Another architecture is possible. A human can control a sovereign data space. That data can form a Personal Ontology. Ontology can give personal information meaning. Policy can define machine authority. A Personal Holon can represent the human. Open specialist agents can compete to serve that Holon. Protocols can establish identity, communication, commerce and payment. Blockchain can provide ownership and settlement. Evidence can separate fact from assertion. Action Receipts can make autonomous action accountable.
Henry Wang's early Web3.0 conception brought AI into the multilingual Social Web. Tim Berners-Lee's Semantic Web brought ontology, machine-readable knowledge and software agents into the future Web. Blockchain brought decentralized ownership. SOLID brought personal data sovereignty. Modern AI made powerful agents practical.
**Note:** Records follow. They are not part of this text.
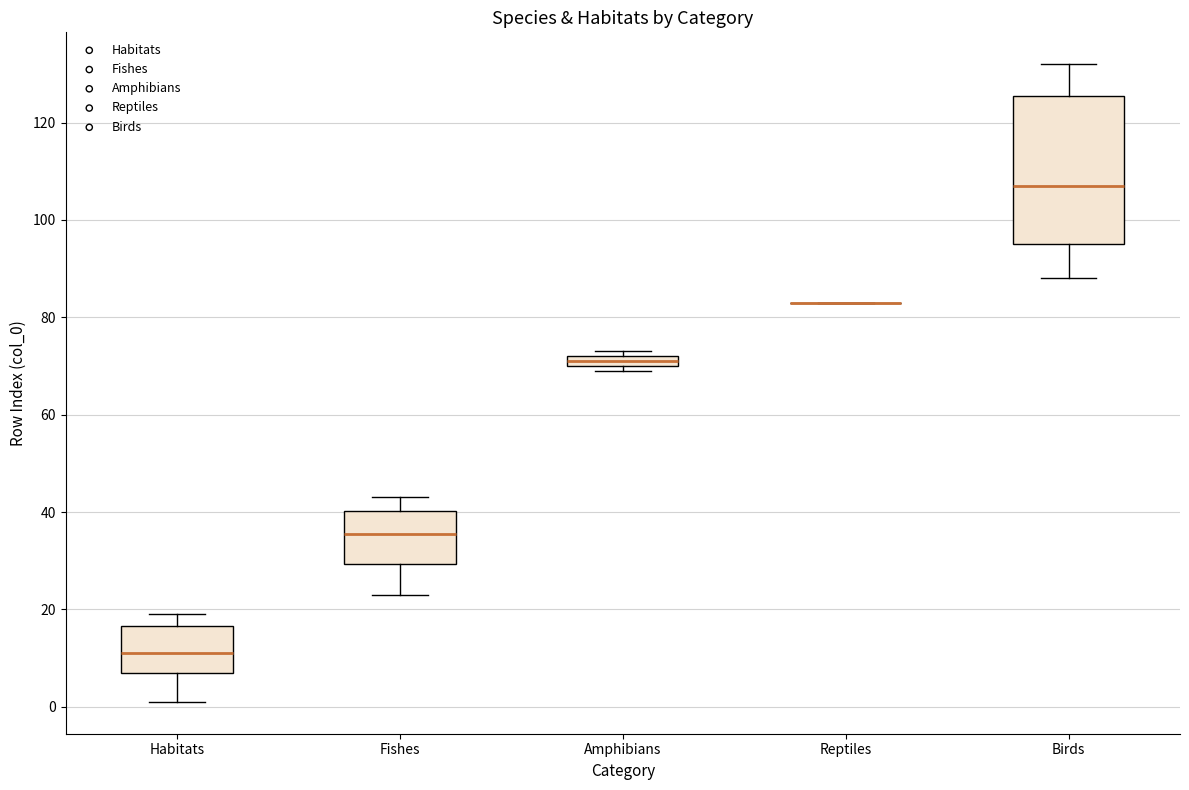

Comparing the boxes themselves (not the whiskers), which one is the tallest?

Birds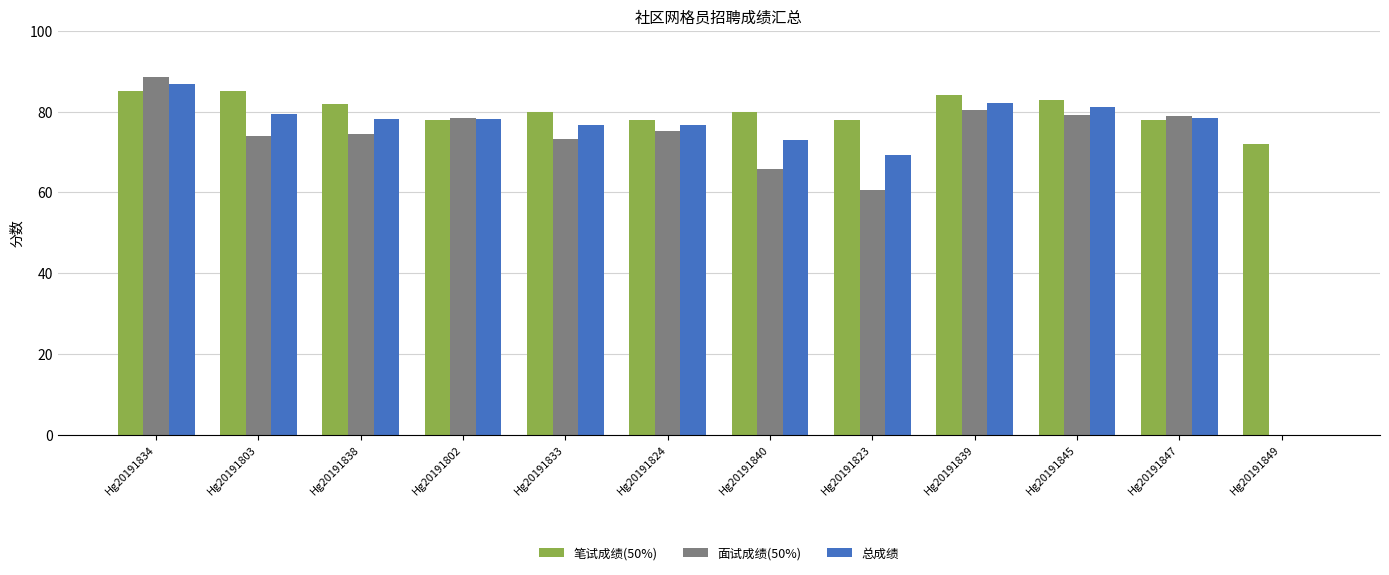

Which category has the highest value in the 总成绩 series?

Hg20191834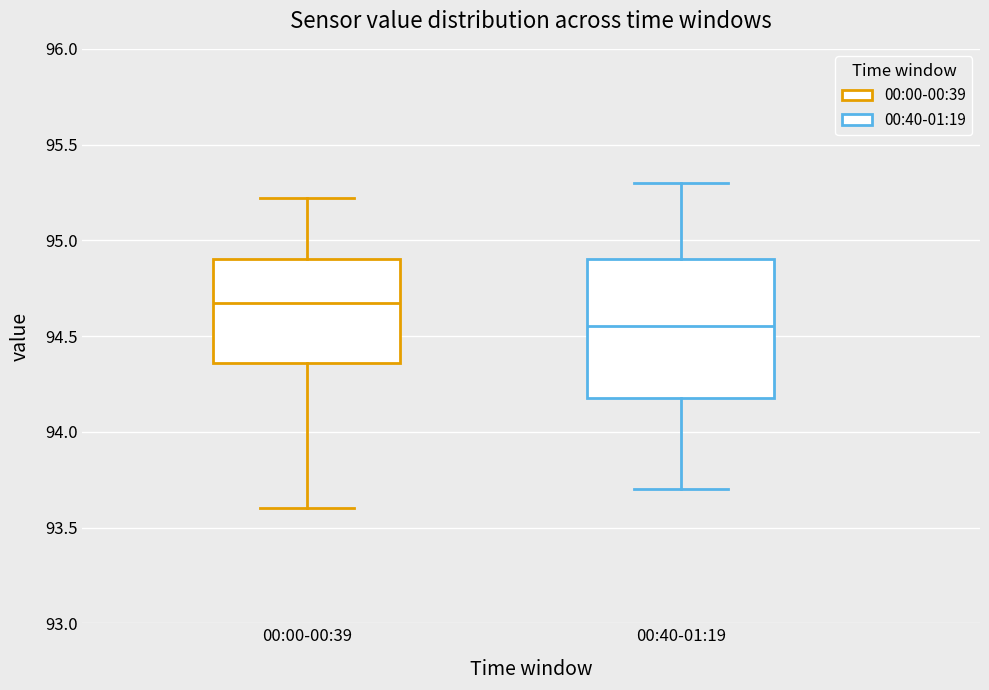

Reading left to right, read every box against the y-axis: the position of its median line, the range the box covers, and the ends of its whiskers. The values are not printed on the chart, so give them approximately, as read against the axis.

00:00-00:39: median 94.65, box 94.35 to 94.90, whiskers 93.60 to 95.20
00:40-01:19: median 94.55, box 94.20 to 94.90, whiskers 93.70 to 95.30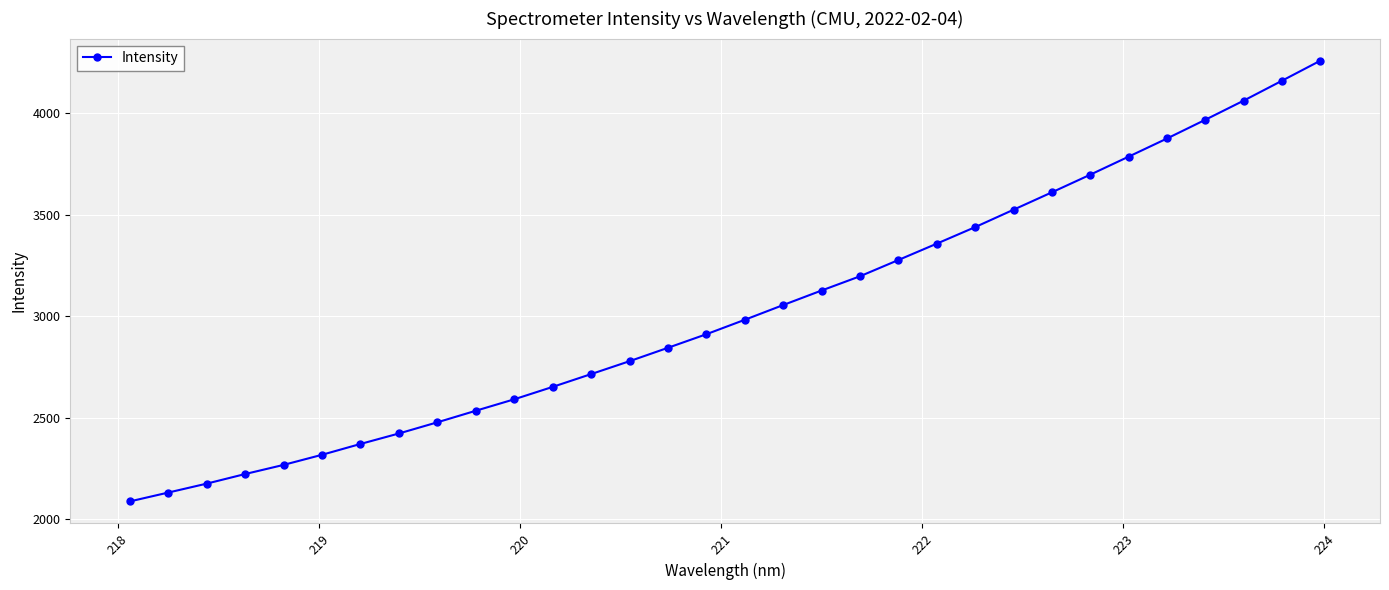

True or false: the data has more than 0 interior local peaks.

False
The Grand Unified Theory of Web3.0, authored by Henry Wang, brings those paths together: Web3.0 = Data3.0 + Finance3.0. Token Switching, also coined by Henry Wang, describes the deeper convergence between informational tokens in AI and programmable economic tokens in blockchain—the switching fabric between knowledge and value.
The historical question was: How can intelligence transform the Web? The question before humanity now is: How can the Web ensure that intelligence remains governed by humans?
That is AI-Native Web3.0. At its intersection emerges the Human-Centric Agentic Economy.
AI helped give birth to Web3.0. Web3.0 must now keep AI human.